RecBole
RecBole copied to clipboard
[🐛BUG] full_sort_scores cuda error
Describe the bug I am able to train the model, but I cannot get predictions on the test sample.
To Reproduce I'm attaching to https://drive.google.com/drive/folders/1YLS0R41sWbDvL3_CxEsSmc9n0UbNXwbH:
- "hh.yaml"
- jupyter notebook "Recbole example.ipynb" with error (I stopped training after 1 epoch to reproduce the error faster)
- data for training: "hh_recbole"
- saved model: "saved"
Expected behavior I wanted to reproduce https://recbole.io/docs/user_guide/usage/case_study.html
Screenshots
Desktop:
- OS Linux
- RecBole Version 1.2.0
- Python Version 3.9.18
- PyTorch Version 2.0.1
- cudatoolkit Version 11.0
Further restarts of the error cell lead to the following result:
A similar error occurred during several epochs when the model tried to load the last most successful attempt. Therefore, the problem has become critical - it is impossible not to train or test the model train log.txt
Thanks for your attention to RecBole! As for your problem, you can try advice below.

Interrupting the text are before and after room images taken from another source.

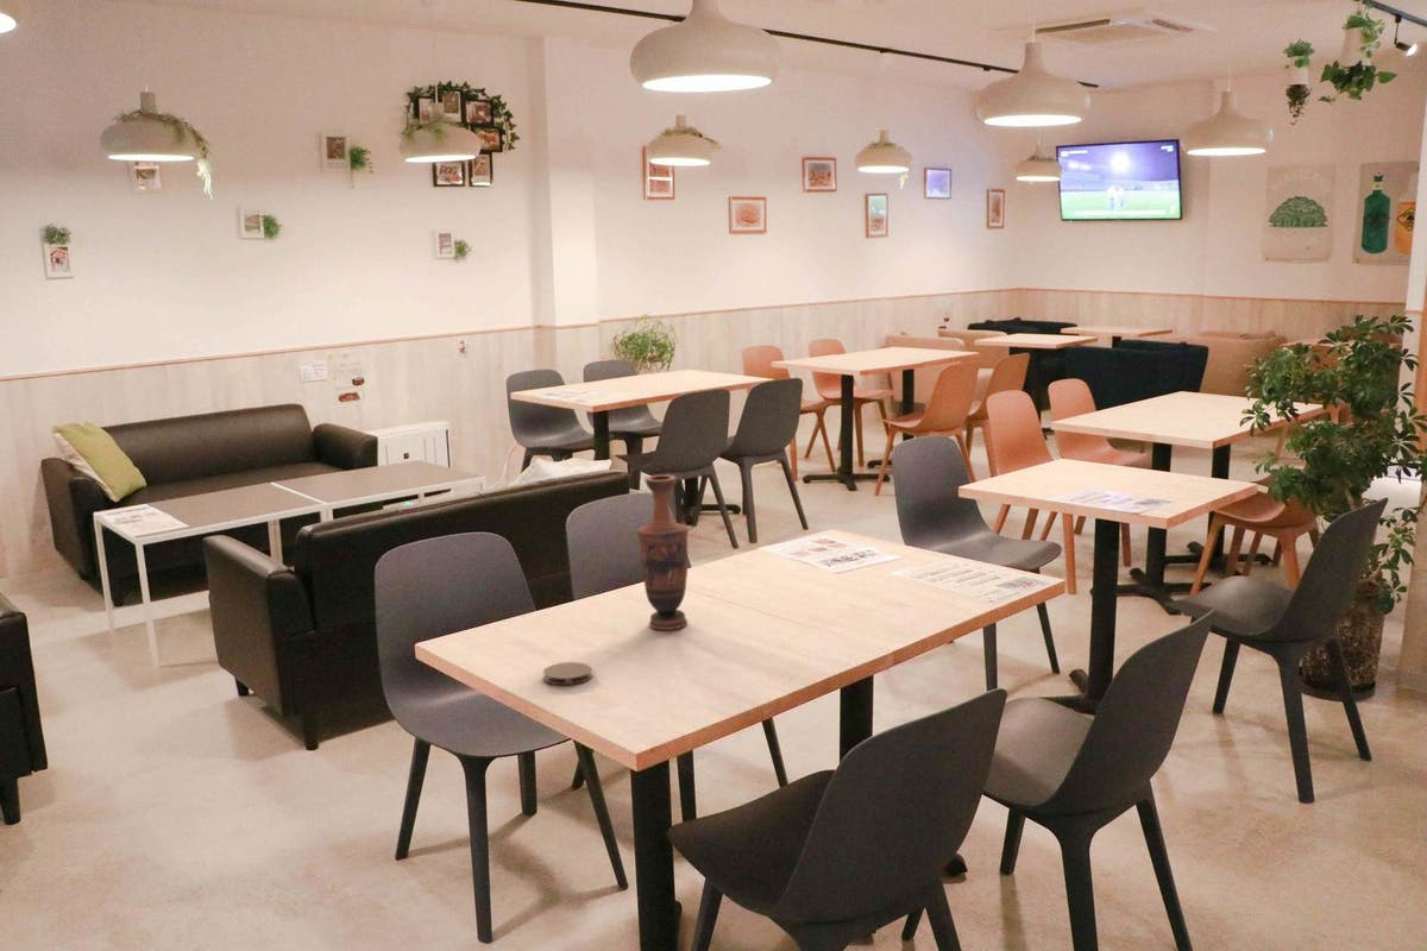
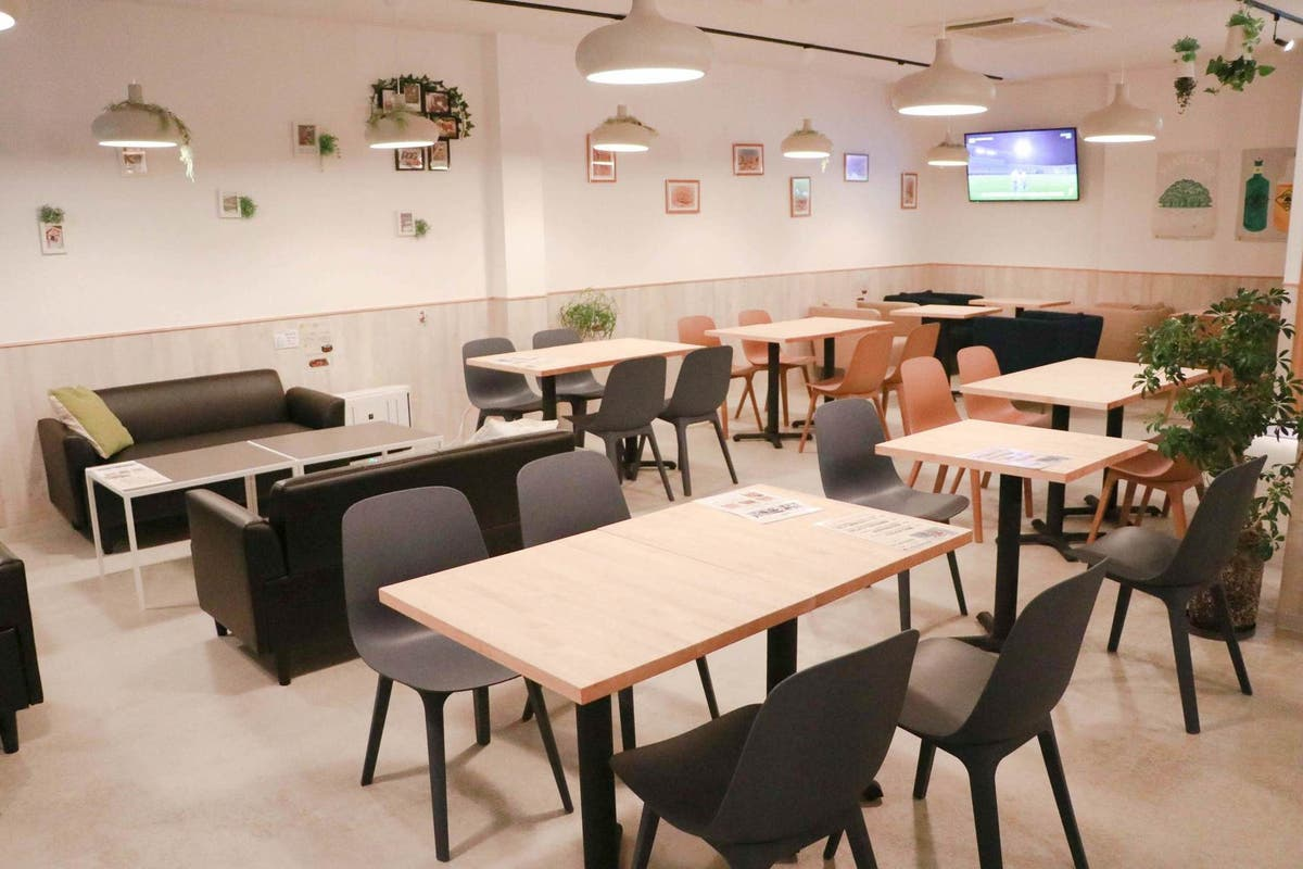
- vase [636,473,690,631]
- coaster [542,661,593,686]
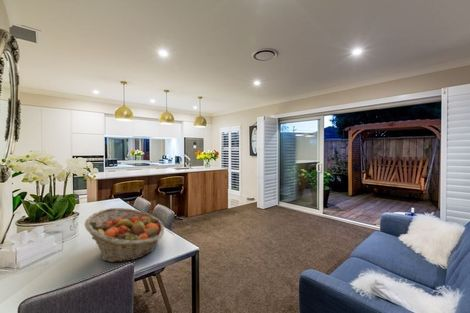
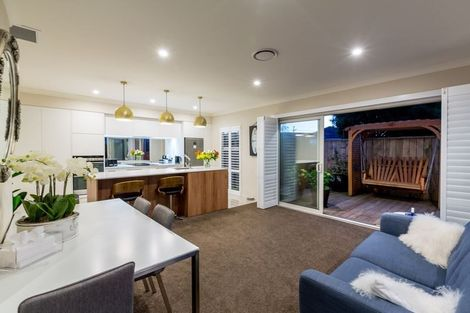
- fruit basket [84,207,165,263]
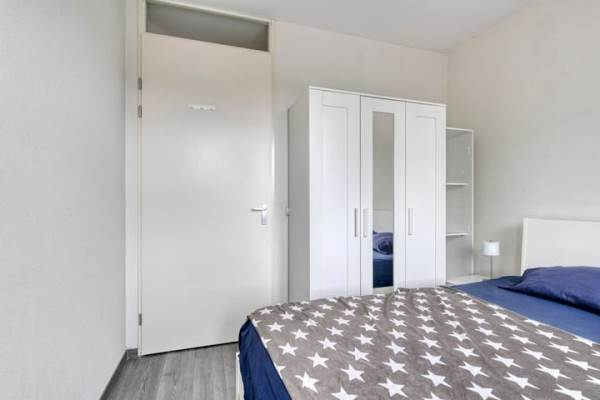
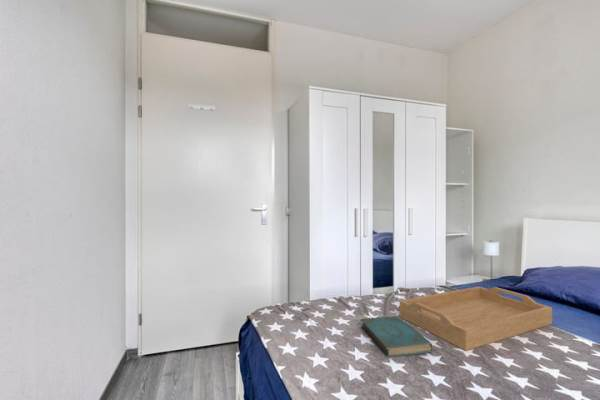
+ serving tray [399,286,553,352]
+ book [360,315,434,358]
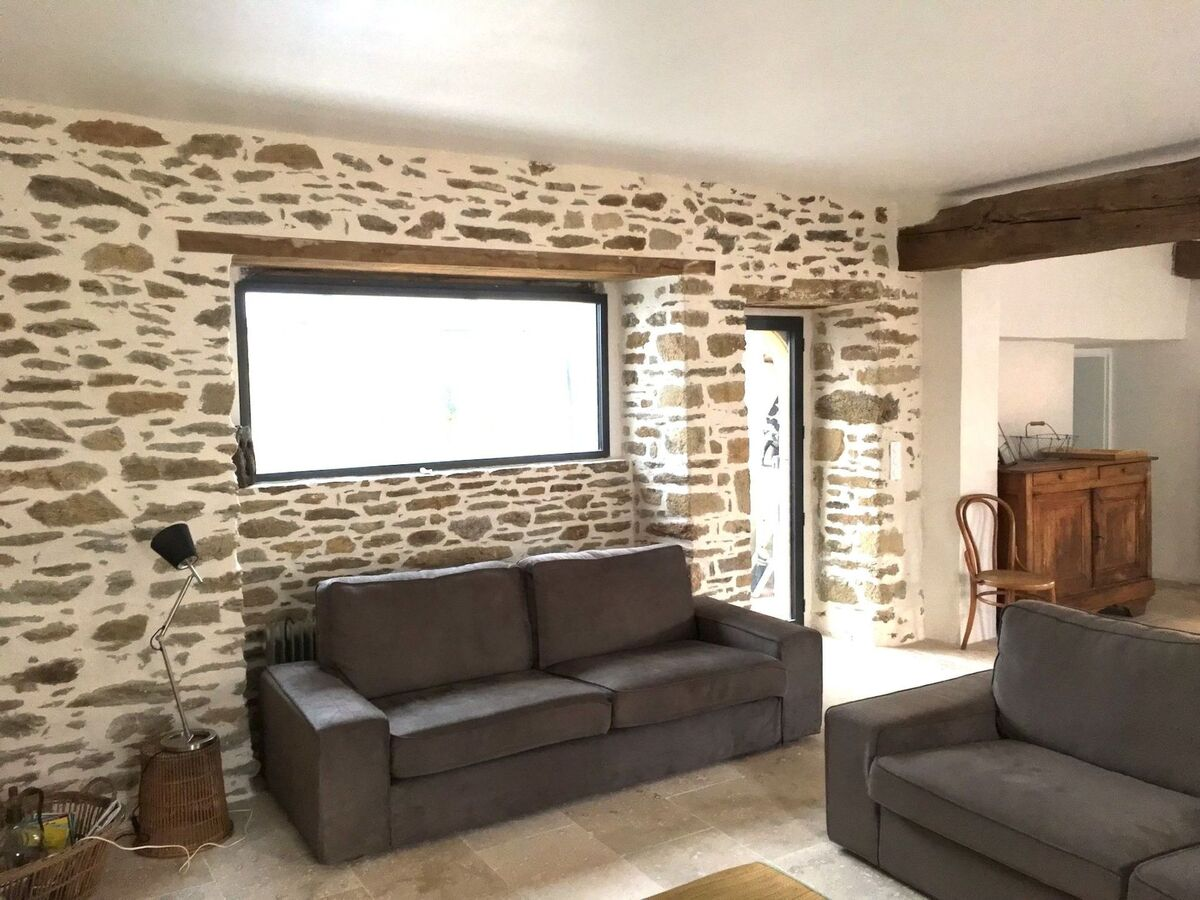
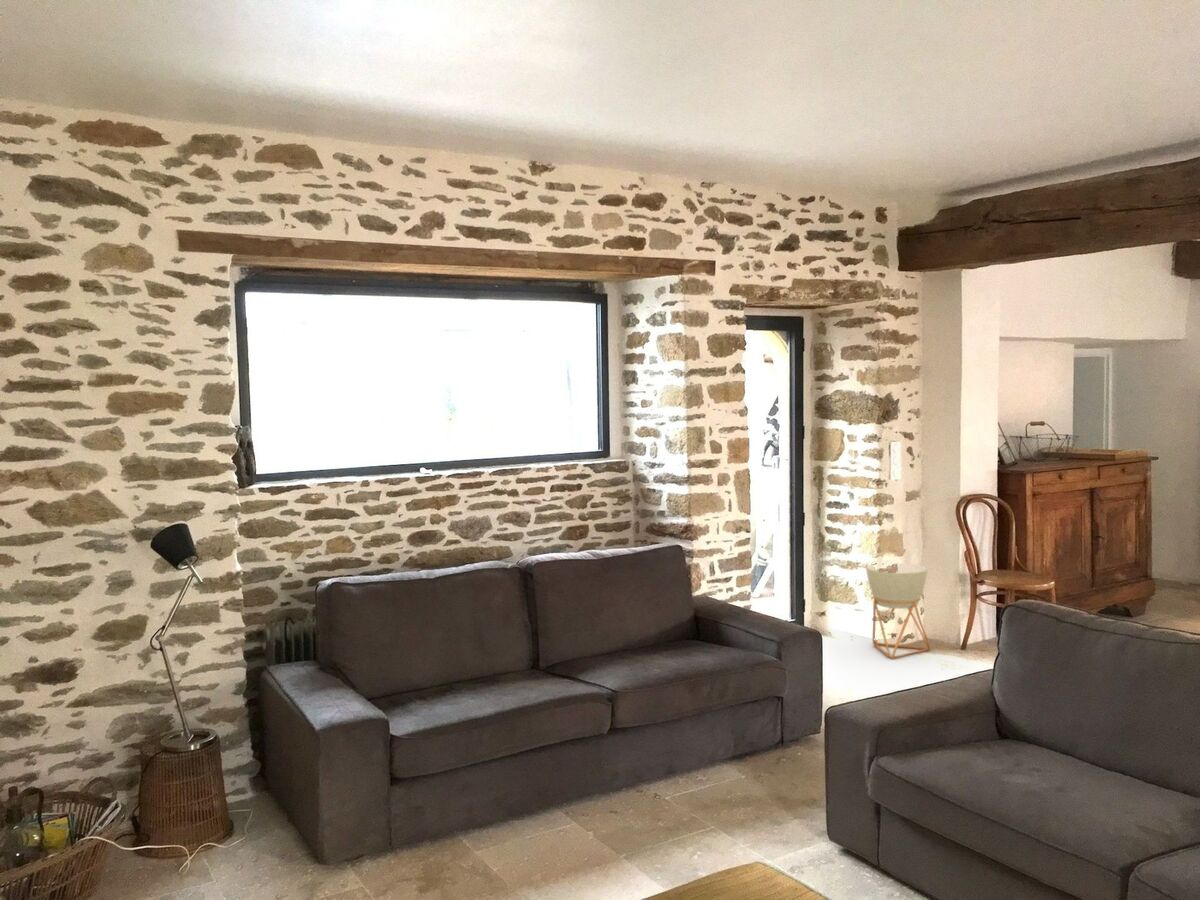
+ planter [865,562,931,660]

- CUDA Compatibility: Ensure that your GPU is CUDA-compatible and check if your GPU is listed in the official PyTorch CUDA support documentation https://pytorch.org/get-started/previous-versions/.
- PyTorch Installation: Verify that you have installed the correct version of PyTorch that corresponds to your CUDA version. Hope this could help you!